What: A 17-recommendation position paper on the European Commission's Digital Omnibus, covering the proposed GDPR and ePrivacy Directive amendments. The paper supports codification of the SRB v. EDPS pseudonymisation ruling, legitimate interest for AI systems, and harmonised DPIA lists. It calls for deletion of the centralised cookie management mechanism (Article 88b) and the six-month ban on re-requesting consent (Article 88a(4)), and recommends expanding the consent exemption list and strengthening European-level enforcement accountability.
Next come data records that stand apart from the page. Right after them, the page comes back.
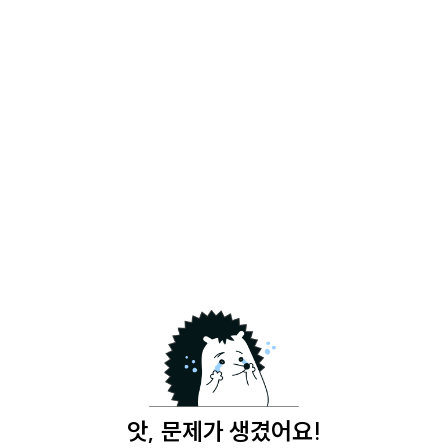
앗, 문제가 생겼어요!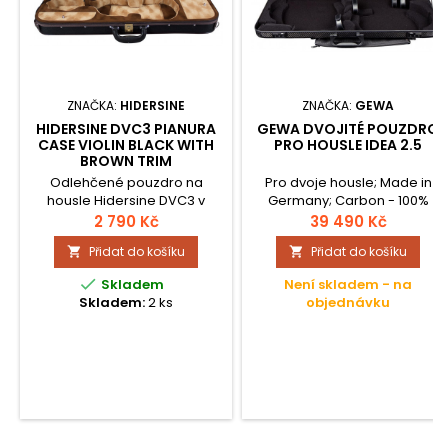
ZNAČKA:
HIDERSINE
ZNAČKA:
GEWA
HIDERSINE DVC3 PIANURA
GEWA DVOJITÉ POUZDRO
CASE VIOLIN BLACK WITH
PRO HOUSLE IDEA 2.5
BROWN TRIM
Odlehčené pouzdro na
Pro dvoje housle; Made in
housle Hidersine DVC3 v
Germany; Carbon - 100%
černé barvě s hnědým
uhlíkové vlákno; Ultra lehké:
2 790 Kč
39 490 Kč
lemem. Polstrovaný potah z
ca. 2,6 kg; Vnitřní vypodložení;
Přidat do košíku
Přidat do košíku


Cordura tkaniny, nechybí
GEWA úchyty pro smyčce /
odnímatelné ramenní
patentované; Flexibilní

Skladem
Není skladem - na
popruhy, boční rukojeť nebo
můstek pro smyčce;
Skladem:
2 ks
objednávku
velmi praktická kapsa na zip
Poduška; Taška pro
po celé délce. Uvnitř
příslušenství; 2 křížově
najdeme sametovou
stavitelné popruhy -
podšívku v kombinaci barev
Neopren; Nasazená taška
hnědá a béžová, vnitřní
pro noty; Venkovní materiál:
přihrádky, 2 držáky na
uhlíkové vlákno - černá
smyčec a bohatě
byrva; Vnitřní materiál:
polstrovanou základnu.
Velour...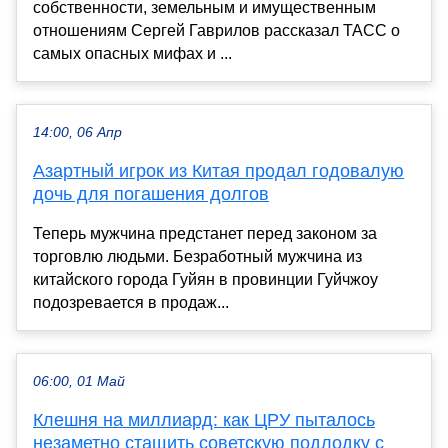
собственности, земельным и имущественным
отношениям Сергей Гаврилов рассказал ТАСС о
самых опасных мифах и ...
14:00, 06 Апр
Азартный игрок из Китая продал годовалую
дочь для погашения долгов
Теперь мужчина предстанет перед законом за
торговлю людьми. Безработный мужчина из
китайского города Гуйян в провинции Гуйчжоу
подозревается в продаж...
06:00, 01 Май
Клешня на миллиард: как ЦРУ пыталось
незаметно стащить советскую подлодку с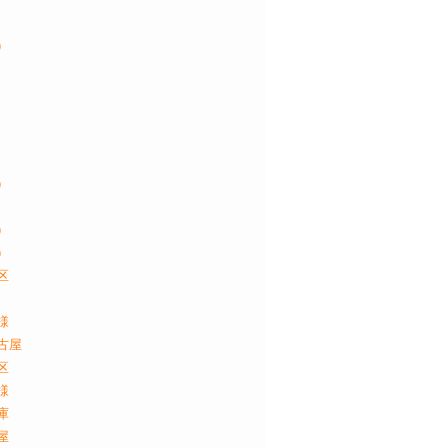
）
）
）
）
区
様
古屋
区
様
庫
屋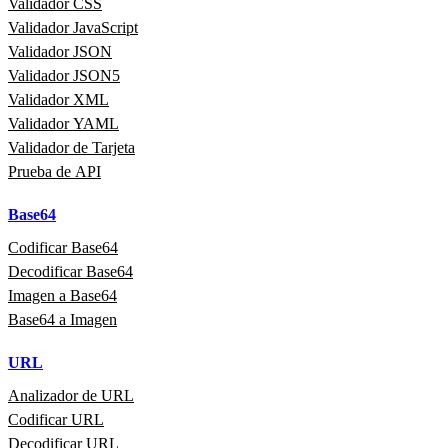
Validador CSS
Validador JavaScript
Validador JSON
Validador JSON5
Validador XML
Validador YAML
Validador de Tarjeta
Prueba de API
Base64
Codificar Base64
Decodificar Base64
Imagen a Base64
Base64 a Imagen
URL
Analizador de URL
Codificar URL
Decodificar URL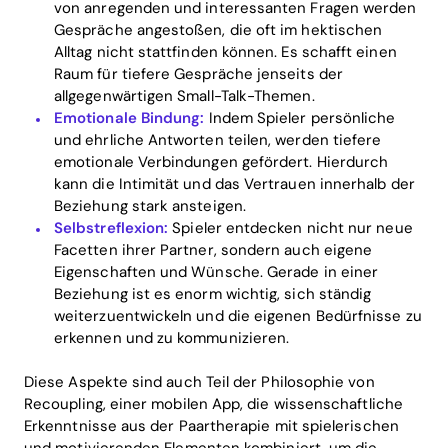
von anregenden und interessanten Fragen werden
Gespräche angestoßen, die oft im hektischen
Alltag nicht stattfinden können. Es schafft einen
Raum für tiefere Gespräche jenseits der
allgegenwärtigen Small-Talk-Themen.
Emotionale Bindung:
Indem Spieler persönliche
und ehrliche Antworten teilen, werden tiefere
emotionale Verbindungen gefördert. Hierdurch
kann die Intimität und das Vertrauen innerhalb der
Beziehung stark ansteigen.
Selbstreflexion:
Spieler entdecken nicht nur neue
Facetten ihrer Partner, sondern auch eigene
Eigenschaften und Wünsche. Gerade in einer
Beziehung ist es enorm wichtig, sich ständig
weiterzuentwickeln und die eigenen Bedürfnisse zu
erkennen und zu kommunizieren.
Diese Aspekte sind auch Teil der Philosophie von
Recoupling, einer mobilen App, die wissenschaftliche
Erkenntnisse aus der Paartherapie mit spielerischen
When: The position paper was published on May 21, 2026. The Digital Omnibus package was introduced by the European Commission on November 19, 2025, and remains under legislative negotiation.
Where: The paper was published on the Alliance Digitale website, addressed to the European Parliament and Council as co-legislators. The Digital Omnibus proposals, if adopted, would apply across all 27 EU Member States and the broader European Economic Area.
Why: Alliance Digitale argues that several provisions - particularly the browser-level centralised consent mechanism and the six-month consent re-request ban - would impose disproportionate technical and operational burdens on open-web publishers and smaller advertising actors, accelerate investment toward large walled garden platforms, and fail to meaningfully reduce user consent fatigue. The association frames regulatory simplification as a legitimate objective but contends the current draft text would produce new complexity rather than reduce existing fragmentation.